Records from a dataset:
---

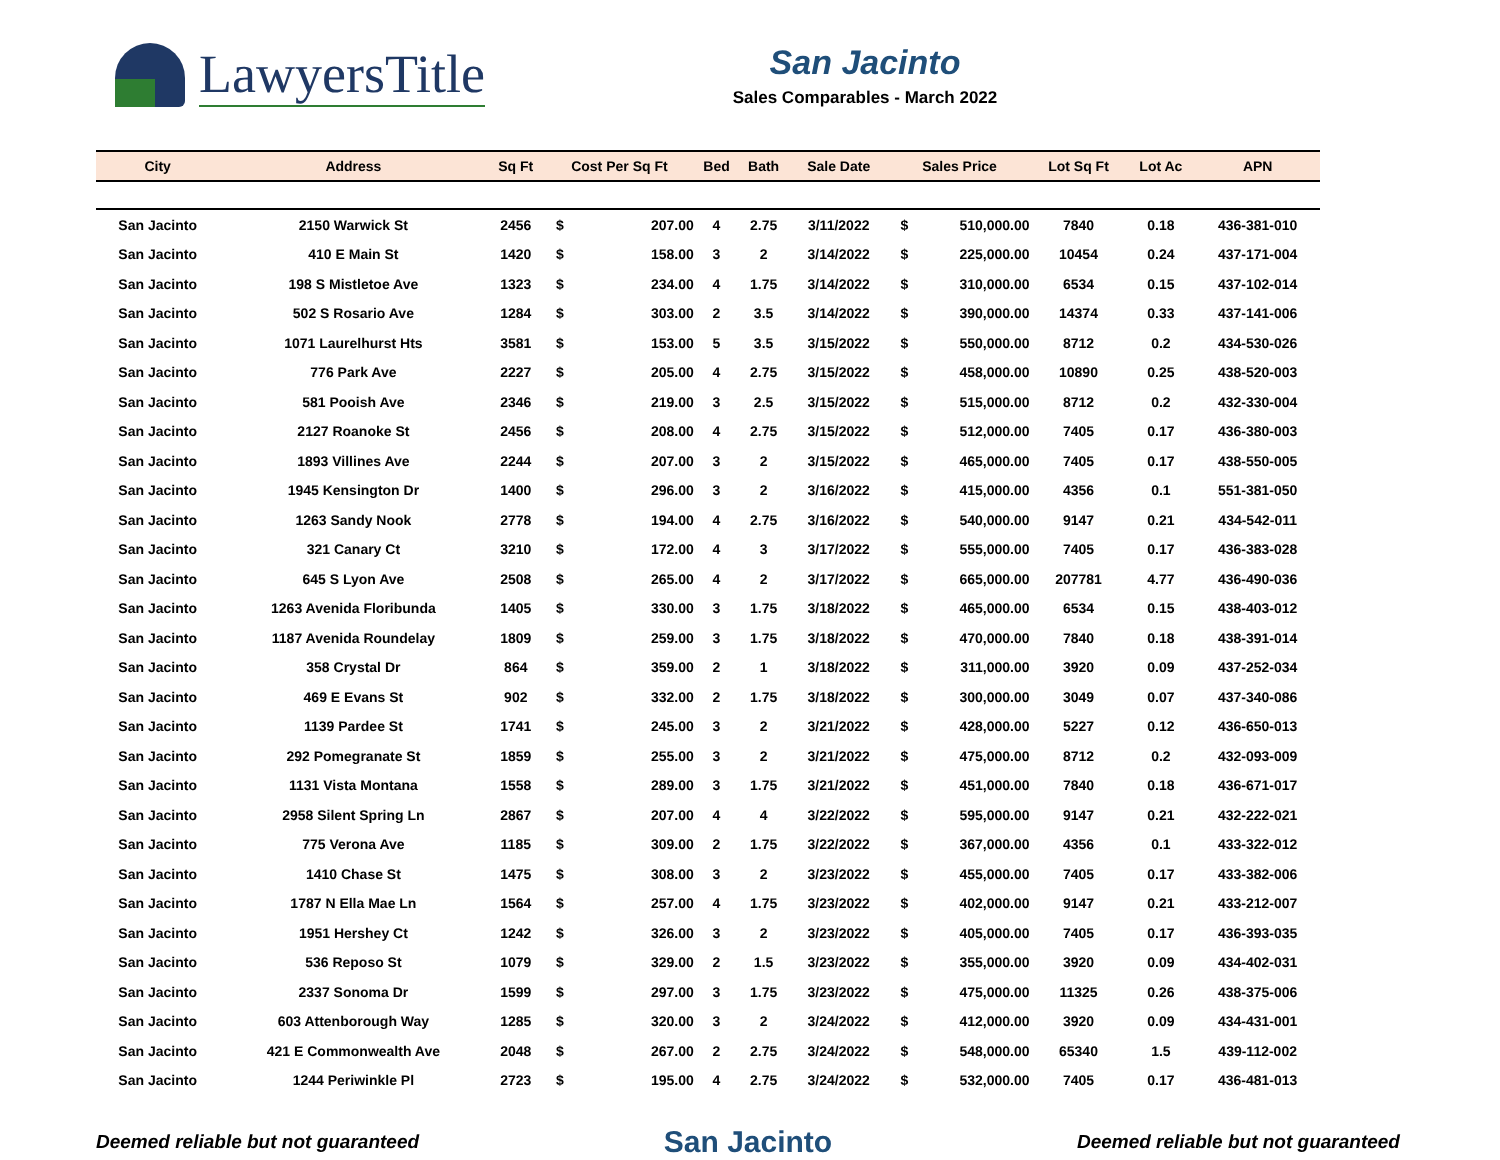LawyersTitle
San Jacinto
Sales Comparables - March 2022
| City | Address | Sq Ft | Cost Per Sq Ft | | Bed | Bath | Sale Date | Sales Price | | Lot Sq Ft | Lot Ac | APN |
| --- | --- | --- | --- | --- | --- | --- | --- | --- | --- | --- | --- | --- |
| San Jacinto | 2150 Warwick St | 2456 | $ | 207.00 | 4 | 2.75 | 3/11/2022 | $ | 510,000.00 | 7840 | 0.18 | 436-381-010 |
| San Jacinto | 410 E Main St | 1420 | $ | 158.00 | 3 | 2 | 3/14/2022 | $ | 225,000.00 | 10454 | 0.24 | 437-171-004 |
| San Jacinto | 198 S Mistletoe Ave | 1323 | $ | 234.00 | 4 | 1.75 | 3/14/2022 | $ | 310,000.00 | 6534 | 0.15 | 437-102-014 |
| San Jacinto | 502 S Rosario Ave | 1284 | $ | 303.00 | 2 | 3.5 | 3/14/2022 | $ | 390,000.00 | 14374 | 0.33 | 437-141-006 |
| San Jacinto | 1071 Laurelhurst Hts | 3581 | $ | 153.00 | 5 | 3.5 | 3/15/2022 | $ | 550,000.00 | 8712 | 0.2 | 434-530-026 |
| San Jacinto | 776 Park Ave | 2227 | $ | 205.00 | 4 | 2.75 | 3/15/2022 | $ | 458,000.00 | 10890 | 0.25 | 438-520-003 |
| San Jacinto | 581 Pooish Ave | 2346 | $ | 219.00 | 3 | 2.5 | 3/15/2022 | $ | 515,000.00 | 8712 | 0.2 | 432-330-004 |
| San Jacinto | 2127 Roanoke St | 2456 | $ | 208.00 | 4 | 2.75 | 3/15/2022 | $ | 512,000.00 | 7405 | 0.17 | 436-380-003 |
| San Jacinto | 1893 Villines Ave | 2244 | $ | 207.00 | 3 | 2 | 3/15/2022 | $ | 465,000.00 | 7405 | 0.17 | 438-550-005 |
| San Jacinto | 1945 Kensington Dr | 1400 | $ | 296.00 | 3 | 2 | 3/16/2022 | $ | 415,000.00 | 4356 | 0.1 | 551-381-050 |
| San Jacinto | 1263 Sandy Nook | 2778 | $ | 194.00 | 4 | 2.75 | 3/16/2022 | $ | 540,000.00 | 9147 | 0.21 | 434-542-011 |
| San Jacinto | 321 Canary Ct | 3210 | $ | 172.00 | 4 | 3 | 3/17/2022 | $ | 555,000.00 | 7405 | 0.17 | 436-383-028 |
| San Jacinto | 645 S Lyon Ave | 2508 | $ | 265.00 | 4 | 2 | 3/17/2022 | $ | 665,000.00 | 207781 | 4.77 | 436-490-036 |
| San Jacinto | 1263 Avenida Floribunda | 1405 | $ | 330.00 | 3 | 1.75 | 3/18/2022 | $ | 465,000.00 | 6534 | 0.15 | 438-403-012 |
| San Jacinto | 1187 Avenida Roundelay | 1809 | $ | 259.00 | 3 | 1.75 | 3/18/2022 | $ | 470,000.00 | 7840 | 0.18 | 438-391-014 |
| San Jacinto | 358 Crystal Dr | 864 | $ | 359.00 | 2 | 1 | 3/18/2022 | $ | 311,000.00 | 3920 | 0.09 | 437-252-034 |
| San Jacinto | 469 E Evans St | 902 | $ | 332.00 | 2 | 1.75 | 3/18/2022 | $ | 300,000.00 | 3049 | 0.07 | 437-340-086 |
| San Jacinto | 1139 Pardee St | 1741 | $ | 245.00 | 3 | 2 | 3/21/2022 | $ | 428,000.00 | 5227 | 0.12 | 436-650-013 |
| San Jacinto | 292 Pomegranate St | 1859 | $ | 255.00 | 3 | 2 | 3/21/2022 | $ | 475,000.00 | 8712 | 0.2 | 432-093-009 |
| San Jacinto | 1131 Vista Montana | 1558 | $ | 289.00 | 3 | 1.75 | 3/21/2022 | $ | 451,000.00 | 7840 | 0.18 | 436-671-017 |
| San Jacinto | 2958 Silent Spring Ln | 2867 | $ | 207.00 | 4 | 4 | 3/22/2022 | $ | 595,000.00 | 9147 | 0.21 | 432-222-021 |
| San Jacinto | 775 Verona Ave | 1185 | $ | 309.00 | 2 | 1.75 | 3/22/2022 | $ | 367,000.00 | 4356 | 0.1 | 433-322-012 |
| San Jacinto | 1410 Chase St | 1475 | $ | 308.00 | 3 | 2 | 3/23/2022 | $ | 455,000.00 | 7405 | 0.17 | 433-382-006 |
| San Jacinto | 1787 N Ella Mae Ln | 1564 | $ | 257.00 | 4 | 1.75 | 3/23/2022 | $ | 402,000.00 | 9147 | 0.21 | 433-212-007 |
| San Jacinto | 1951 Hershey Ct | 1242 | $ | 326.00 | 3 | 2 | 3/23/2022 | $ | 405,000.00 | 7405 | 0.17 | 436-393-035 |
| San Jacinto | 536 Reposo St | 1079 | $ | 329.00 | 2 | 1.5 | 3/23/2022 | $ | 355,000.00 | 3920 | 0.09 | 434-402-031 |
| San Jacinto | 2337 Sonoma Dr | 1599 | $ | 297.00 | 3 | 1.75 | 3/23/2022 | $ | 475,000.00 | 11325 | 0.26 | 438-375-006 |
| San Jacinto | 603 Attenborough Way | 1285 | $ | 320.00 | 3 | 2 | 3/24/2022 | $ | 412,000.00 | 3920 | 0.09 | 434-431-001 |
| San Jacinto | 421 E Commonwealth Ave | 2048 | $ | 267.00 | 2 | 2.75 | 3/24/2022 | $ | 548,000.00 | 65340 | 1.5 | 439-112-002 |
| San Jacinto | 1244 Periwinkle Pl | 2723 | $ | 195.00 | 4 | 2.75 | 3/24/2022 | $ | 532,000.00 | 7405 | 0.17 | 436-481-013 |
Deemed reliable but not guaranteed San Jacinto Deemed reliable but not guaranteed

---

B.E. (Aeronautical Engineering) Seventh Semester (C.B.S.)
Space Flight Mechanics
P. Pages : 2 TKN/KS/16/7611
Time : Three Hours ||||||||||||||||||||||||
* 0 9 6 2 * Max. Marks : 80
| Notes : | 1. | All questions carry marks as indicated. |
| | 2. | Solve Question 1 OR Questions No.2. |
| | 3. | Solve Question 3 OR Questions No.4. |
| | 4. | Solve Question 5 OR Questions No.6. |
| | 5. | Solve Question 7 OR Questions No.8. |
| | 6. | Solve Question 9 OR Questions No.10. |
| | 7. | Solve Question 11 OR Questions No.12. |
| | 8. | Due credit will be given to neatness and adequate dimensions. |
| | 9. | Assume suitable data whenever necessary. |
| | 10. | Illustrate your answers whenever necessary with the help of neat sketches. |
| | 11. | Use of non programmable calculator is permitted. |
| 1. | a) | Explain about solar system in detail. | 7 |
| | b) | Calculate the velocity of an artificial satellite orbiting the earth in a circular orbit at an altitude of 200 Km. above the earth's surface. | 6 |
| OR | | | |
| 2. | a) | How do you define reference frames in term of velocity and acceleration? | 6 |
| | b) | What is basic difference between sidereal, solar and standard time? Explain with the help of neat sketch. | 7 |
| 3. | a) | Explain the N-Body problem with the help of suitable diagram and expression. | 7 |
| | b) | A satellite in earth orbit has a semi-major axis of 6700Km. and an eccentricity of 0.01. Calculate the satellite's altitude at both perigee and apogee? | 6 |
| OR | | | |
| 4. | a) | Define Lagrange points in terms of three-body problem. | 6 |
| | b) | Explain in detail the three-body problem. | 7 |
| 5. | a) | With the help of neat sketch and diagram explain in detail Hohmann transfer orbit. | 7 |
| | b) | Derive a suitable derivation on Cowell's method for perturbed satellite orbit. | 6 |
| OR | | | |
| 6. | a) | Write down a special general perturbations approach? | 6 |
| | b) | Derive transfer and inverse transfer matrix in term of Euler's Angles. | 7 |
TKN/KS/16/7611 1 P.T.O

---

### Exercise objective
Your task is to restate, word for word, only those lines above that fall between the line holding "0.21 | 432-222-021 |" and the line holding "0.09 | 434-402-031 |", inclusive.

### Answer to this task
| San Jacinto | 2958 Silent Spring Ln | 2867 | $ | 207.00 | 4 | 4 | 3/22/2022 | $ | 595,000.00 | 9147 | 0.21 | 432-222-021 |
| San Jacinto | 775 Verona Ave | 1185 | $ | 309.00 | 2 | 1.75 | 3/22/2022 | $ | 367,000.00 | 4356 | 0.1 | 433-322-012 |
| San Jacinto | 1410 Chase St | 1475 | $ | 308.00 | 3 | 2 | 3/23/2022 | $ | 455,000.00 | 7405 | 0.17 | 433-382-006 |
| San Jacinto | 1787 N Ella Mae Ln | 1564 | $ | 257.00 | 4 | 1.75 | 3/23/2022 | $ | 402,000.00 | 9147 | 0.21 | 433-212-007 |
| San Jacinto | 1951 Hershey Ct | 1242 | $ | 326.00 | 3 | 2 | 3/23/2022 | $ | 405,000.00 | 7405 | 0.17 | 436-393-035 |
| San Jacinto | 536 Reposo St | 1079 | $ | 329.00 | 2 | 1.5 | 3/23/2022 | $ | 355,000.00 | 3920 | 0.09 | 434-402-031 |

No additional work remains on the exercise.